-- Document text --
This is fairly easy to understand. If the input array is too small, we switch to another sort – in this case, an insertion sort -, and then there is an early return.

Why insertion sort ? Because, for small arrays, this is one of the fastest sort available. Radix sorts are known to be bad for small arrays and they are.

One can tell that there is a faster sort for very small arrays, yes of course, everyone knows about sorting network, but, actually, in Rust, it does not behave very well. I tested it obviously, and I benchmarked it. If you dig into my code in Github, you will see that I implemented and benchmarked them and results are not good. There are other crates about sorting network, but so far, none is faster than a simple insertion sort for very small arrays. Beware of wrong benchmarks in other crates !

The second step is the swap. First we compute the histogram and the prefix sums hence the heads and tails for each bucket given a level. Then the « swap » ensures that the current bucket is divided into 2radix sub-buckets and that each sub-bucket contains the desired elements. Once this is done, we can recursively do the same for each sub-bucket. This is the piece of code I previously explained.

-- Jobs --
a) In the radix sort passage, what sort does the code switch to when the input array is too small?
b) Carry on the radix sort passage from its last sentence.
The data that comes next has no connection to the radix sort passage.

-- Supplied records --
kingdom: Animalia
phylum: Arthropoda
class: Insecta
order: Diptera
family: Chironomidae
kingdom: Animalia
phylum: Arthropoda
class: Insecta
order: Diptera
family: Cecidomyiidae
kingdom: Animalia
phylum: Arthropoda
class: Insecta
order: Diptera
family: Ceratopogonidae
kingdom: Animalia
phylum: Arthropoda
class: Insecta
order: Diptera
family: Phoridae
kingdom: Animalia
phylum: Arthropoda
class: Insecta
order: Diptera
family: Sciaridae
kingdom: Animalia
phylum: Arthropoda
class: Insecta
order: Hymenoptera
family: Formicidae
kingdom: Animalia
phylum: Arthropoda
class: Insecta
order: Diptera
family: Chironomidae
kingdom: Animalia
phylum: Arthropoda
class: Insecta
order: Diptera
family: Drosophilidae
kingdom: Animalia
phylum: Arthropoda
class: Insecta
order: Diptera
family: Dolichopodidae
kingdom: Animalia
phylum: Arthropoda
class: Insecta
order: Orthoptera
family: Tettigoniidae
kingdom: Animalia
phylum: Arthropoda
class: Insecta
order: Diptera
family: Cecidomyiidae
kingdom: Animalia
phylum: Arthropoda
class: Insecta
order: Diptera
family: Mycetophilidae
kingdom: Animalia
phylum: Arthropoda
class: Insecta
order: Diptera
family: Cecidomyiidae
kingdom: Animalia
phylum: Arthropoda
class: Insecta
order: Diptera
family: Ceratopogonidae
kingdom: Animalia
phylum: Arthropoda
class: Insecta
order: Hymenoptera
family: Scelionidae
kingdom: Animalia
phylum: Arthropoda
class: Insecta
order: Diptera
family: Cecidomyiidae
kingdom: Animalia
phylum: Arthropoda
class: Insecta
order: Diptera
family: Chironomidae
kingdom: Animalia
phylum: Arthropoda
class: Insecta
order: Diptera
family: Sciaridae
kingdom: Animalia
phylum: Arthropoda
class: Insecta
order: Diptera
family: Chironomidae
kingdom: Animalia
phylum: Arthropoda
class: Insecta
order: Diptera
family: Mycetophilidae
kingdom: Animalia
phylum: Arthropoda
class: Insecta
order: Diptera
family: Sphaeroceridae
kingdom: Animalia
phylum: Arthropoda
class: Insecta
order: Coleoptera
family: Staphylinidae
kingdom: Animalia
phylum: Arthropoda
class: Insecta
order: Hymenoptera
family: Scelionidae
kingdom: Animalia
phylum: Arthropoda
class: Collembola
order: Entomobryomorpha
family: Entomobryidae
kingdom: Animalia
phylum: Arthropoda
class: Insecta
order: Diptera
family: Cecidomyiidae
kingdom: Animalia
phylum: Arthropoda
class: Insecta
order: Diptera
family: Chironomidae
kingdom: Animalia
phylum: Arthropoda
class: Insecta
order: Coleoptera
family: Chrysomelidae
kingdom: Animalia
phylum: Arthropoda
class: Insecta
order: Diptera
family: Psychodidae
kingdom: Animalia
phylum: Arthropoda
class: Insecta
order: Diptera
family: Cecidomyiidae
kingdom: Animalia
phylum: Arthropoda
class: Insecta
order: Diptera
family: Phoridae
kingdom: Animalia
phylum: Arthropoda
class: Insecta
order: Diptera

-- Expected outputs --
a) An insertion sort.

b)
let histogram = get_histogram(bucket, radix, level);
let (p_sums, heads, tails) = prefix_sums(&histogram);

serial_swap(bucket, &heads, &tails, radix, level);

As you can see, the swap step call the serial_swap from the first step. get_histogram and prefix_sums functions have been explained in the prerequisite.

Which leads us to the last step, the recursion step. This step could be written in pseudo code like this:

if level + 1 < max_level {
    for sub_bucket in bucket.split_into_sub_buckets().iter() {
        serial_radixsort_rec(sub_bucket, radix, level + 1, max_level);
    }
}

The first if ensures that there is still a recursion to do. If we have reached the recursion max depth, we can just stop. Then we recursively call the function on each sub-bucket for the next level.

The magic function split_into_sub_buckets is not as magic as we can think since we know all sub-buckets offsets. With this information, it is perfectly possible to split the bucket into sub-buckets.

The bulk of the logic is done. The last piece of code is just the initialization.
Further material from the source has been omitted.